▶ **THE PROBLEM**
Each entry that follows needs to be written out exactly, with nothing left out.

▶ **RECORDS SHOWN**
● ● ● ●

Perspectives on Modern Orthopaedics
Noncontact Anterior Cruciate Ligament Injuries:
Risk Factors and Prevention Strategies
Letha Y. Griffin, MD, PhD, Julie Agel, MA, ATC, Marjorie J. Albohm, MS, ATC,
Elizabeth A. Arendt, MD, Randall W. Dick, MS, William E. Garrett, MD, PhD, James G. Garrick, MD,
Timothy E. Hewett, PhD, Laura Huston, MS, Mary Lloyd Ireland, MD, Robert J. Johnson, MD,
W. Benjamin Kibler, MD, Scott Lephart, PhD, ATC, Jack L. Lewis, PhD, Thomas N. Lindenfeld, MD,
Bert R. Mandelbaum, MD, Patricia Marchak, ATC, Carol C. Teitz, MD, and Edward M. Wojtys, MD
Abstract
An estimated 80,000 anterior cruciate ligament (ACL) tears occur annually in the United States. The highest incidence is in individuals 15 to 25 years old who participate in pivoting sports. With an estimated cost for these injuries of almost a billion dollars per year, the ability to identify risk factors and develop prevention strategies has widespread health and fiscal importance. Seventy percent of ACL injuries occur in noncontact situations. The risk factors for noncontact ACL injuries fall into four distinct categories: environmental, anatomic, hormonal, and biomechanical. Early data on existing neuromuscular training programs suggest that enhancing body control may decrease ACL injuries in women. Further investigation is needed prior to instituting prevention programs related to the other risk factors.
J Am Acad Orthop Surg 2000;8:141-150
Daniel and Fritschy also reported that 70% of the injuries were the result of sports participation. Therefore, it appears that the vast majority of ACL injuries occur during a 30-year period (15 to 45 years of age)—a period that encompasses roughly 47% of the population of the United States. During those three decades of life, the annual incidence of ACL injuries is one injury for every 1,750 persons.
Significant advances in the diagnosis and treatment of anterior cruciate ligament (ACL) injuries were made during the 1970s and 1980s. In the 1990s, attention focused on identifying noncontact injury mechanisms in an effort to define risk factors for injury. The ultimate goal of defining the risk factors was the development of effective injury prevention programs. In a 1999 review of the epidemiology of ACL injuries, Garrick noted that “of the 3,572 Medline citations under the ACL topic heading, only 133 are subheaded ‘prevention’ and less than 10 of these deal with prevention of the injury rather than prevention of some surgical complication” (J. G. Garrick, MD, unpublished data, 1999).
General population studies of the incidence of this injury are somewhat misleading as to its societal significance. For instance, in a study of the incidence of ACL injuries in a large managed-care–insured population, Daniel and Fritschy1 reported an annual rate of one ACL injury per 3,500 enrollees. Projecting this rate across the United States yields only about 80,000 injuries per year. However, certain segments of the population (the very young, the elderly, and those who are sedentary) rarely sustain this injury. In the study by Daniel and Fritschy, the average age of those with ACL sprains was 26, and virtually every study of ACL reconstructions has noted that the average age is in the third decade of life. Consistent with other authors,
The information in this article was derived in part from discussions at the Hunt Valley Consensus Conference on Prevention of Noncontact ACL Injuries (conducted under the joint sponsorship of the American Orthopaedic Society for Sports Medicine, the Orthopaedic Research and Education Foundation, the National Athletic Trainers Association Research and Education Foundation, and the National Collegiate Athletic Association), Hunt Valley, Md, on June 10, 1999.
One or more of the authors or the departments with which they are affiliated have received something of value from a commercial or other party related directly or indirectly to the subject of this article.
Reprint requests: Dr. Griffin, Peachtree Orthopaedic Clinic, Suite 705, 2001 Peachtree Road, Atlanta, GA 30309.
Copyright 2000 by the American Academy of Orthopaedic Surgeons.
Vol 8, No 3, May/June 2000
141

● ● ● ●

▶ **COMPLETED TASK**
Perspectives on Modern Orthopaedics
Noncontact Anterior Cruciate Ligament Injuries:
Risk Factors and Prevention Strategies
Letha Y. Griffin, MD, PhD, Julie Agel, MA, ATC, Marjorie J. Albohm, MS, ATC,
Elizabeth A. Arendt, MD, Randall W. Dick, MS, William E. Garrett, MD, PhD, James G. Garrick, MD,
Timothy E. Hewett, PhD, Laura Huston, MS, Mary Lloyd Ireland, MD, Robert J. Johnson, MD,
W. Benjamin Kibler, MD, Scott Lephart, PhD, ATC, Jack L. Lewis, PhD, Thomas N. Lindenfeld, MD,
Bert R. Mandelbaum, MD, Patricia Marchak, ATC, Carol C. Teitz, MD, and Edward M. Wojtys, MD
Abstract
An estimated 80,000 anterior cruciate ligament (ACL) tears occur annually in the United States. The highest incidence is in individuals 15 to 25 years old who participate in pivoting sports. With an estimated cost for these injuries of almost a billion dollars per year, the ability to identify risk factors and develop prevention strategies has widespread health and fiscal importance. Seventy percent of ACL injuries occur in noncontact situations. The risk factors for noncontact ACL injuries fall into four distinct categories: environmental, anatomic, hormonal, and biomechanical. Early data on existing neuromuscular training programs suggest that enhancing body control may decrease ACL injuries in women. Further investigation is needed prior to instituting prevention programs related to the other risk factors.
J Am Acad Orthop Surg 2000;8:141-150
Daniel and Fritschy also reported that 70% of the injuries were the result of sports participation. Therefore, it appears that the vast majority of ACL injuries occur during a 30-year period (15 to 45 years of age)—a period that encompasses roughly 47% of the population of the United States. During those three decades of life, the annual incidence of ACL injuries is one injury for every 1,750 persons.
Significant advances in the diagnosis and treatment of anterior cruciate ligament (ACL) injuries were made during the 1970s and 1980s. In the 1990s, attention focused on identifying noncontact injury mechanisms in an effort to define risk factors for injury. The ultimate goal of defining the risk factors was the development of effective injury prevention programs. In a 1999 review of the epidemiology of ACL injuries, Garrick noted that “of the 3,572 Medline citations under the ACL topic heading, only 133 are subheaded ‘prevention’ and less than 10 of these deal with prevention of the injury rather than prevention of some surgical complication” (J. G. Garrick, MD, unpublished data, 1999).
General population studies of the incidence of this injury are somewhat misleading as to its societal significance. For instance, in a study of the incidence of ACL injuries in a large managed-care–insured population, Daniel and Fritschy1 reported an annual rate of one ACL injury per 3,500 enrollees. Projecting this rate across the United States yields only about 80,000 injuries per year. However, certain segments of the population (the very young, the elderly, and those who are sedentary) rarely sustain this injury. In the study by Daniel and Fritschy, the average age of those with ACL sprains was 26, and virtually every study of ACL reconstructions has noted that the average age is in the third decade of life. Consistent with other authors,
The information in this article was derived in part from discussions at the Hunt Valley Consensus Conference on Prevention of Noncontact ACL Injuries (conducted under the joint sponsorship of the American Orthopaedic Society for Sports Medicine, the Orthopaedic Research and Education Foundation, the National Athletic Trainers Association Research and Education Foundation, and the National Collegiate Athletic Association), Hunt Valley, Md, on June 10, 1999.
One or more of the authors or the departments with which they are affiliated have received something of value from a commercial or other party related directly or indirectly to the subject of this article.
Reprint requests: Dr. Griffin, Peachtree Orthopaedic Clinic, Suite 705, 2001 Peachtree Road, Atlanta, GA 30309.
Copyright 2000 by the American Academy of Orthopaedic Surgeons.
Vol 8, No 3, May/June 2000
141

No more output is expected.